Set and forget: Creating a beautiful plan then shoving it in a drawer. The OPSP only works as part of a living management system with regular reviews and updates based on real performance data.
Wrong stage, wrong tool: Early startups need experimentation (try Lean Canvas), not strategic alignment. Large corporations need detailed frameworks (try Balanced Scorecards). The OPSP shines in the 30-300 employee range where alignment matters more than exploration.
Cultural mismatch: In heavily regulated sectors or engineering-first cultures, the OPSP can look glib. Some environments need detailed risk registers and compliance frameworks, not inspirational soundbites.
Playing nicely with other frameworks (because it’s not a standalone solution)
The OPSP isn’t jealous – it works best as part of a broader toolkit:
OKRs: Use the OPSP to set your high-level objectives, then cascade OKRs underneath for specific quarterly execution. The OPSP tells you what matters, OKRs tell you how to measure progress quarter by quarter.
Balanced scorecard: Many OPSPs include a mini balanced scorecard section, ensuring you’re tracking financial, customer, operational, and capability metrics.
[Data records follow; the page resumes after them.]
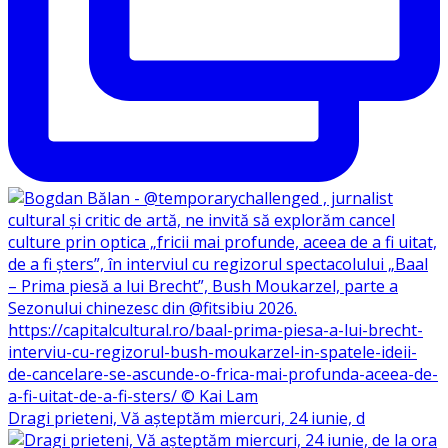
Dragi prieteni, Vă așteptăm miercuri, 24 iunie, d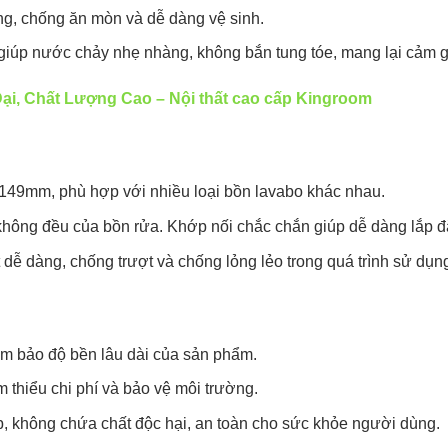
ng, chống ăn mòn và dễ dàng vệ sinh.
t, giúp nước chảy nhẹ nhàng, không bắn tung tóe, mang lại cảm g
ại, Chất Lượng Cao – Nội thất cao cấp Kingroom
149mm, phù hợp với nhiều loại bồn lavabo khác nhau.
 không đều của bồn rửa. Khớp nối chắc chắn giúp dễ dàng lắp 
t dễ dàng, chống trượt và chống lỏng lẻo trong quá trình sử dụn
đảm bảo độ bền lâu dài của sản phẩm.
ảm thiểu chi phí và bảo vệ môi trường.
p, không chứa chất độc hại, an toàn cho sức khỏe người dùng.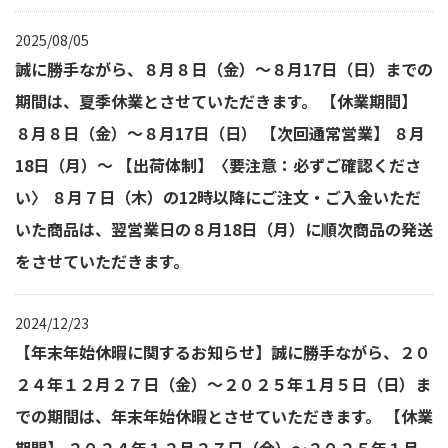
2025/08/05
誠に勝手ながら、８月８日（金）～８月17日（日）までの
期間は、夏季休業とさせていただきます。 【休業期間】
８月８日（金）～８月17日（日） 【次回通常営業】 ８月
18日（月）～ 【出荷体制】〈要注意：必ずご確認くださ
い〉 ８月７日（木）の12時以降にご注文・ご入金いただ
いた商品は、翌営業日の８月18日（月）に順次商品の発送
をさせていただきます。
2024/12/23
【年末年始休暇に関するお知らせ】誠に勝手ながら、２０
２４年１２月２７日（金）～２０２５年１月５日（日）ま
での期間は、年末年始休暇とさせていただきます。 【休業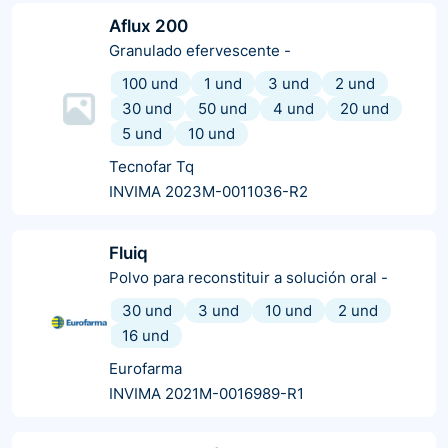
Aflux 200
Granulado efervescente
-
100 und
1 und
3 und
2 und
30 und
50 und
4 und
20 und
5 und
10 und
Tecnofar Tq
INVIMA 2023M-0011036-R2
Fluiq
Polvo para reconstituir a solución oral
-
30 und
3 und
10 und
2 und
16 und
Eurofarma
INVIMA 2021M-0016989-R1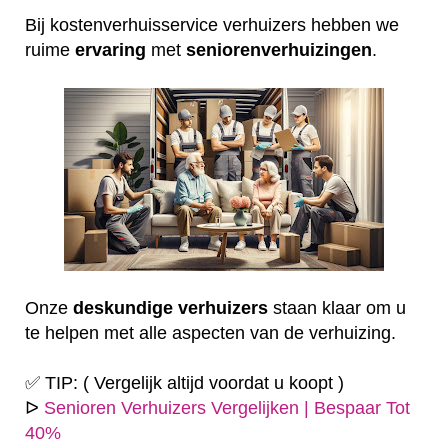
Bij kostenverhuisservice verhuizers hebben we
ruime
ervaring
met
seniorenverhuizingen
.
Onze
deskundige
verhuizers
staan klaar om u
te helpen met alle aspecten van de verhuizing.
✅ TIP: ( Vergelijk altijd voordat u koopt )
ᐅ
Senioren Verhuizers Vergelijken | Bespaar Tot
40%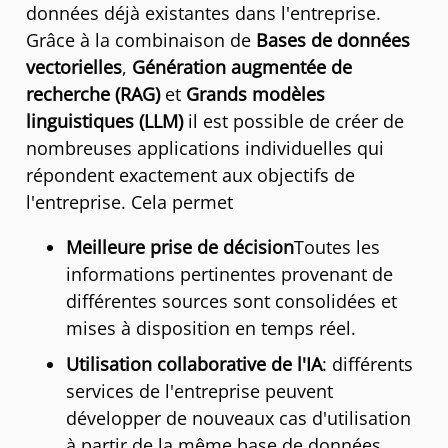
données déjà existantes dans l'entreprise.
Grâce à la combinaison de
Bases de données
vectorielles
,
Génération augmentée de
recherche (RAG)
et
Grands modèles
linguistiques (LLM)
il est possible de créer de
nombreuses applications individuelles qui
répondent exactement aux objectifs de
l'entreprise. Cela permet
Meilleure prise de décision
Toutes les
informations pertinentes provenant de
différentes sources sont consolidées et
mises à disposition en temps réel.
Utilisation collaborative de l'IA
: différents
services de l'entreprise peuvent
développer de nouveaux cas d'utilisation
à partir de la même base de données.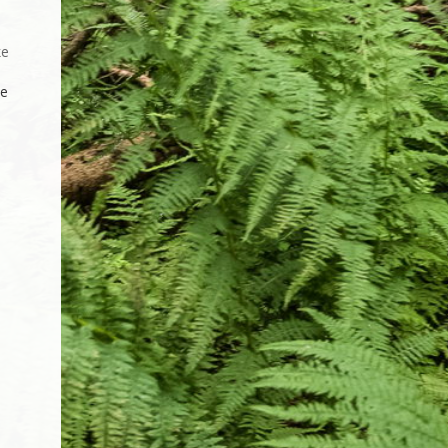
ke
ee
Perfect for businesses that need board-level reporting.
Project management systems: Your quarterly rocks need proper project disciplines behind them. The OPSP identifies what to do; your PM systems ensure it actually gets done.
Performance management: Individual objectives should ladder up to the OPSP priorities. But this only works if you have proper performance review processes and managers who can coach to objectives.
When it works (and when it doesn’t)
Perfect for: Growing SMEs with 30-300 people who have decent leadership but need better alignment. Culture-driven companies. Turnarounds where brutal clarity trumps nuance.
Terrible for: Early startups still finding product-market fit. Heavily regulated industries. Companies where the real problem is leadership capability, not strategic clarity.
The real test: If you can’t distil your strategy onto one page that drives actual behaviour change, the problem might not be your planning tool – it might be your strategy, your leadership team, or your execution capability.
The bottom line: A compass, not a GPS
The One-Page Strategic Plan can be brilliant for cutting through growth fog and getting everyone pulling in the same direction. But it’s not magic – it’s just what happens when you stop hiding behind complexity, make real strategic choices, and build the systems and rhythms to make those choices stick.
It forces clarity, drives alignment, and creates accountability. But only if you pair it with capable leadership, proper execution disciplines, and supporting management systems. Without those, you’re just creating prettier wallpaper.
The OPSP is a scalpel in the toolkit of growing businesses, not a sledgehammer that fixes everything. Use it wisely as part of a broader management operating system, and it’ll serve you brilliantly. Expect it to solve fundamental leadership or capability gaps, and you’ll be sorely disappointed.
So here’s your challenge: before you create your one-page plan, honestly assess whether you have the leadership team, execution discipline, and supporting systems to make it work. If yes, crack on – it could be transformational. If no, sort those fundamentals first.
The tool is only as good as the hands that wield it.